Ya that’s the footing or mud slab. Then the foundation gets formed on top of that


----------



## Almost Retired (Sep 14, 2021)

Slay301 said:


> Ya that’s the footing or mud slab. Then the foundation gets formed on top of that


so how do you differentiate between the foot and the wall if it all looks the same ? depth ?


----------



## glen1971 (Oct 10, 2012)

Years ago, the company I was with was bidding on some 6" GRS in the power plant. If I remember right, it is about 160# for a 10' stick. We didn't get the job, and I'm guessing it would be more ignorant than the little bit of 4" I've ran.


----------



## micromind (Aug 11, 2007)

2 words........unbelievable heavy. 

I've used it as stub-ups to generators at power plants, 6" PVC in the ground and rigid 90s and stub-ups. 

More than 1 guy can handle, and no one had a 6" threader so we cut our stubs and had a machine shop cut the threads.


----------



## Slay301 (Apr 23, 2018)

Almost Retired said:


> so how do you differentiate between the foot and the wall if it all looks the same ? depth ?


Typically the foot is a 3’x3’ hole dug with rebar cage the the wall is formed on top with concrete forms


----------



## canbug (Dec 31, 2015)

I've seen 6 inch a couple of times but have never used larger than 4.

We install footings below the frost line, around here 4-5' min but most of the time 8', then the wall is poured on top of that. Hence why we have basements.

Tim


----------



## paulengr (Oct 8, 2017)

Flyingsod said:


> Not sure how to phrase this to avoid the 13 year olds jokes, But I’m wondering if any of you have encountered 6” rigid in the wild. I’ve always known about it but I’ve never seen it anywhere let alone had to work with it.
> 
> Mostly interested in where the hell you’d need it. Thanks
> 
> ...


Really good jokes are timeless. They are still funny after 18 years.

Chemical plants and MEPs. 1250 MCM is on the charts too. Doesn’t mean it’s a good idea. It just lines the ECs pocket.


----------



## Slay301 (Apr 23, 2018)

paulengr said:


> Really good jokes are timeless. They are still funny after 18 years.
> 
> Chemical plants and MEPs. 1250 MCM is on the charts too. Doesn’t mean it’s a good idea. It just lines the ECs pocket.

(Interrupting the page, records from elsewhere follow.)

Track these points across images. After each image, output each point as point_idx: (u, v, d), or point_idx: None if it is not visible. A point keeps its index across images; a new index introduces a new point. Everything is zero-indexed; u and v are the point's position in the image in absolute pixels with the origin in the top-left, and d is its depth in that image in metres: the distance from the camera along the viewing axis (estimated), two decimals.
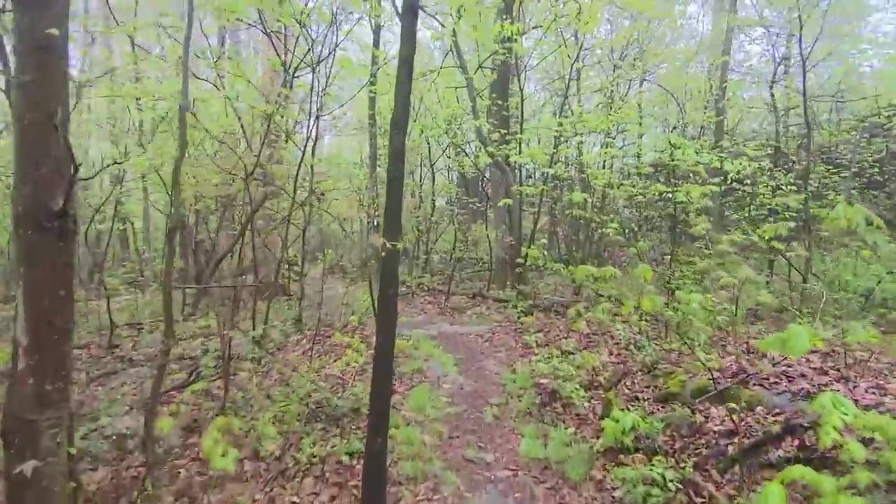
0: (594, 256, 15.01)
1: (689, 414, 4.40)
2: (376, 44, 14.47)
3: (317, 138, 9.99)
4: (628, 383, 5.61)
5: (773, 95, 11.25)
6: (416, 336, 8.67)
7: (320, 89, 8.39)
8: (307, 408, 5.43)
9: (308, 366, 7.45)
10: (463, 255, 14.41)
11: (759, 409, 4.11)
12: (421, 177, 21.65)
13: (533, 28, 12.99)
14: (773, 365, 4.54)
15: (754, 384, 4.42)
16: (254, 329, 8.50)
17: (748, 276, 5.06)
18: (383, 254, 3.44)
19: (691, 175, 11.03)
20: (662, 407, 4.79)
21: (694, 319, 5.20)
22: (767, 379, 4.41)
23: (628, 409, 4.83)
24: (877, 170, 11.64)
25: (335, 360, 7.50)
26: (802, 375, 4.44)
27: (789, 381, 4.34)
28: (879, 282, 7.98)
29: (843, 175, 11.91)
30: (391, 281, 3.61)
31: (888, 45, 12.19)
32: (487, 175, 14.41)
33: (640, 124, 13.16)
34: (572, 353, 7.21)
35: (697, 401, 4.50)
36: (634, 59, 13.72)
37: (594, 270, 4.37)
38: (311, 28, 8.86)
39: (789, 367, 4.61)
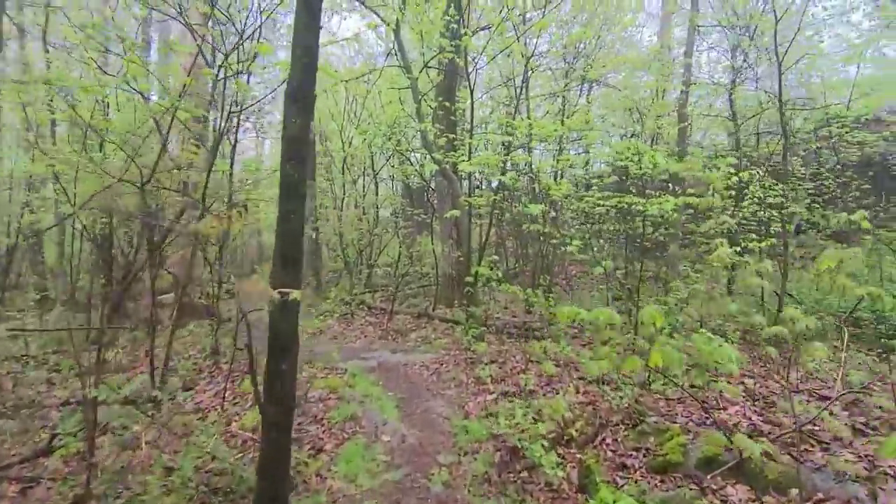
0: (544, 272, 14.07)
1: (697, 495, 3.32)
2: None
3: (236, 142, 8.62)
4: (608, 440, 4.51)
5: (731, 101, 10.57)
6: (353, 369, 7.41)
7: (230, 78, 7.06)
8: (197, 490, 4.07)
9: (218, 414, 6.08)
10: (407, 269, 13.21)
11: (793, 492, 3.07)
12: (364, 186, 20.34)
13: (482, 29, 12.00)
14: (793, 422, 3.52)
15: (780, 448, 3.39)
16: (163, 362, 7.10)
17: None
18: (270, 309, 2.22)
19: (666, 185, 10.26)
20: (661, 481, 3.70)
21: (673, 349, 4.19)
22: (794, 445, 3.38)
23: (615, 483, 3.71)
24: (830, 181, 11.15)
25: (252, 407, 6.16)
26: (837, 438, 3.43)
27: (824, 449, 3.32)
28: (860, 301, 7.21)
29: (800, 187, 11.34)
30: (287, 346, 2.39)
31: (835, 56, 11.77)
32: (433, 185, 13.30)
33: (592, 130, 12.28)
34: (533, 393, 6.09)
35: (709, 476, 3.43)
36: (586, 67, 12.91)
37: (584, 313, 3.27)
38: (239, 21, 7.57)
39: (814, 426, 3.60)
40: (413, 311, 12.06)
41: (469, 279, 8.72)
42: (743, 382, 5.29)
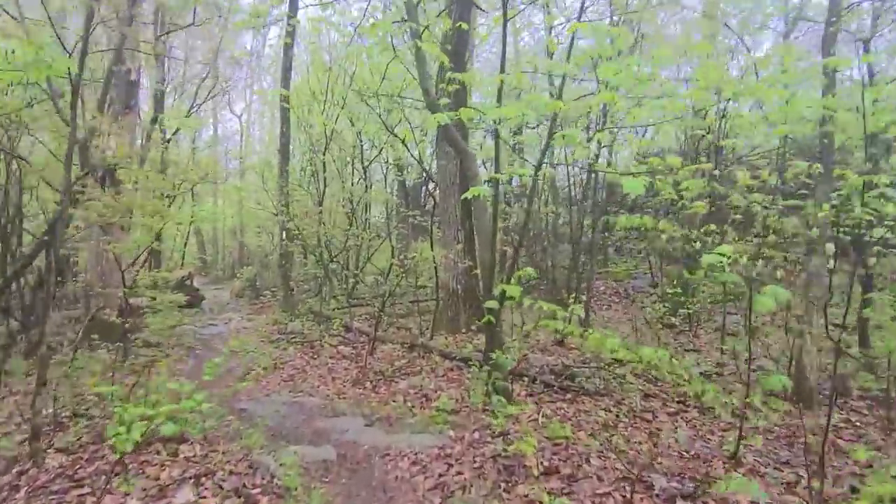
0: (576, 286, 10.66)
1: None
2: None
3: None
4: None
5: None
6: (294, 469, 3.95)
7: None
8: None
9: None
10: (398, 283, 9.78)
11: None
12: (352, 179, 16.88)
13: None
14: None
15: None
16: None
17: None
18: None
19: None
20: None
21: None
22: None
23: None
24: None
25: None
26: None
27: None
28: None
29: None
30: None
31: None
32: (435, 169, 9.84)
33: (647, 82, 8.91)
34: None
35: None
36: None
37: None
38: None
39: None
40: (404, 340, 8.61)
41: (491, 303, 5.26)
42: None
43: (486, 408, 5.06)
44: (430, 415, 5.25)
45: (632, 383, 5.88)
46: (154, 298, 11.36)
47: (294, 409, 5.51)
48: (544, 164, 4.86)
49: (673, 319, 10.02)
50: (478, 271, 9.43)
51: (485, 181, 6.44)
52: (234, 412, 5.45)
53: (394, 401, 5.78)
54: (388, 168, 19.14)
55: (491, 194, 5.52)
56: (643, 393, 5.76)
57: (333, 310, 12.38)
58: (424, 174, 8.73)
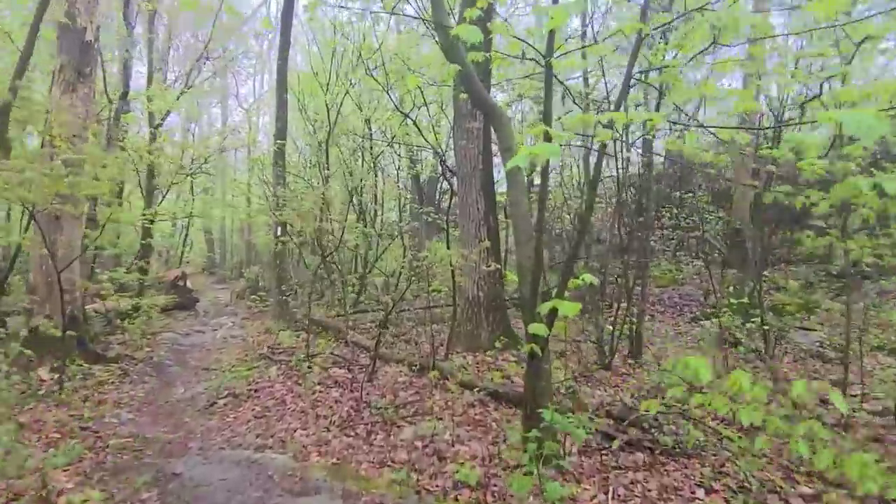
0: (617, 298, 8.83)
1: None
2: None
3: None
4: None
5: None
6: None
7: None
8: None
9: None
10: (409, 287, 8.04)
11: None
12: (360, 173, 15.14)
13: None
14: None
15: None
16: None
17: None
18: None
19: None
20: None
21: None
22: None
23: None
24: None
25: None
26: None
27: None
28: None
29: None
30: None
31: None
32: (452, 146, 7.94)
33: None
34: None
35: None
36: None
37: None
38: None
39: None
40: (411, 359, 6.85)
41: (537, 328, 3.45)
42: None
43: (532, 492, 3.28)
44: (445, 490, 3.51)
45: (734, 440, 4.06)
46: (138, 301, 9.74)
47: (250, 475, 3.78)
48: (622, 113, 2.93)
49: (739, 335, 8.17)
50: (502, 272, 7.79)
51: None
52: (163, 479, 3.74)
53: (392, 462, 4.03)
54: (399, 161, 17.40)
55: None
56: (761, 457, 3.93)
57: (335, 317, 10.68)
58: (440, 163, 6.98)
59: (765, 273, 10.56)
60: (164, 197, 14.31)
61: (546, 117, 3.62)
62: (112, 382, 6.36)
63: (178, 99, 11.83)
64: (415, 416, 5.01)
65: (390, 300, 6.69)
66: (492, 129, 6.86)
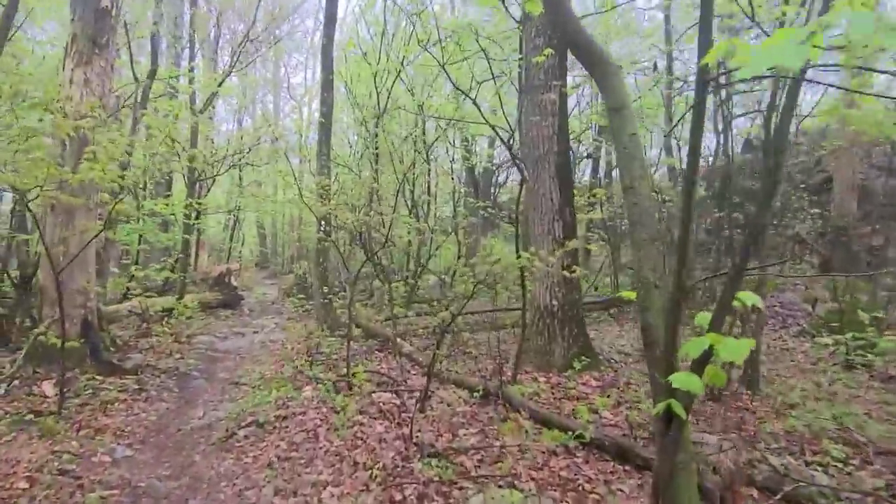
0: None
1: None
2: None
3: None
4: None
5: None
6: None
7: None
8: None
9: None
10: (473, 296, 6.75)
11: None
12: (414, 163, 13.92)
13: None
14: None
15: None
16: None
17: None
18: None
19: None
20: None
21: None
22: None
23: None
24: None
25: None
26: None
27: None
28: None
29: None
30: None
31: None
32: (522, 120, 6.53)
33: None
34: None
35: None
36: None
37: None
38: None
39: None
40: (472, 382, 5.59)
41: (683, 379, 2.14)
42: None
43: None
44: None
45: None
46: (175, 301, 8.91)
47: None
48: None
49: (870, 357, 6.55)
50: (574, 273, 6.40)
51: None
52: None
53: None
54: (454, 150, 16.15)
55: None
56: None
57: (384, 321, 9.55)
58: (506, 146, 5.63)
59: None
60: (209, 189, 13.53)
61: (704, 31, 2.24)
62: (123, 401, 5.38)
63: (220, 84, 10.93)
64: (480, 470, 3.75)
65: (449, 314, 5.41)
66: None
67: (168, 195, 12.35)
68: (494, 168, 18.11)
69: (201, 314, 11.24)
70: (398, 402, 5.19)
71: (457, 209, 15.05)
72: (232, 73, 11.64)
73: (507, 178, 18.58)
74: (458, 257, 14.63)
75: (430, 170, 14.26)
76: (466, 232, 14.29)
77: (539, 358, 6.26)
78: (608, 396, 5.37)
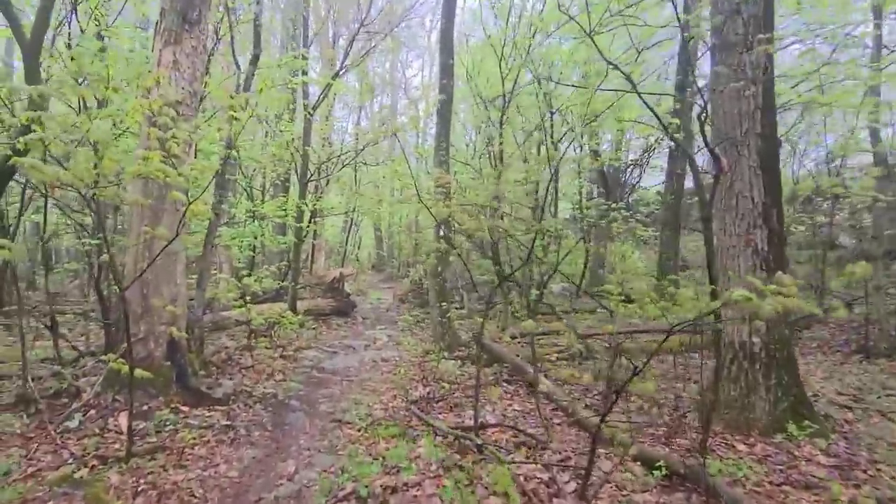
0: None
1: None
2: None
3: None
4: None
5: None
6: None
7: None
8: None
9: None
10: (658, 313, 5.08)
11: None
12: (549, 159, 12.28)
13: None
14: None
15: None
16: None
17: None
18: None
19: None
20: None
21: None
22: None
23: None
24: None
25: None
26: None
27: None
28: None
29: None
30: None
31: None
32: (707, 85, 4.72)
33: None
34: None
35: None
36: None
37: None
38: None
39: None
40: (649, 453, 3.95)
41: None
42: None
43: None
44: None
45: None
46: (280, 311, 8.10)
47: None
48: None
49: None
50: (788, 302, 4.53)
51: None
52: None
53: None
54: (582, 148, 14.31)
55: None
56: None
57: (510, 341, 8.09)
58: (699, 120, 3.97)
59: None
60: (321, 190, 12.83)
61: None
62: (206, 442, 4.38)
63: (334, 77, 10.04)
64: None
65: (622, 364, 3.85)
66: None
67: (282, 196, 11.78)
68: (622, 167, 16.07)
69: (312, 323, 10.45)
70: (545, 477, 3.69)
71: (585, 211, 13.24)
72: (347, 66, 10.72)
73: (641, 175, 16.32)
74: (585, 264, 12.95)
75: (557, 168, 12.59)
76: (596, 236, 12.50)
77: (735, 413, 4.48)
78: (856, 486, 3.54)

This might be your shortest post ever


----------



## HertzHound (Jan 22, 2019)

I’ve never ran 6” rigid. Don’t even want to think about it. I’ve only used it for sleeves. Once we did (4) 4” RMC in duct bank for about a mile between two buildings on a base. That was back breaking enough.


----------



## HertzHound (Jan 22, 2019)

MikeFL said:


> Two different inspectors should have caught that.
> Those footings are required to be continuous. Keep ya damned pipe out of the footings!
> Imagine the claim if the building fails at that point and they find your sleeve. Ouch!


The big problem I see on most jobs, is that the GC waits to pick the electrical sub after site and foundation work has already started. If we can get designing before the work has started, we can save a lot of headaches later. We can get them to step the footings down if we have to, so we have room to get all the conduits through the foundation wall. This stuff never seems to get designed by the A&E. We submit shop drawings for approval by the structural engineer. The contract drawings usually have details/guidelines on window or sleeve sizes, as well as minimum distances between them and extra rebar placement.

It gets old after a while. They play games with the subs. Keep beating them down on price, while the rest of the job is moving on. Then the job gets awarded and they want a sign off on coordination in a few weeks. It will be months before we have approved gear submittals, so you just go with whatever information you have at the time, and hope it doesn’t change to much.


----------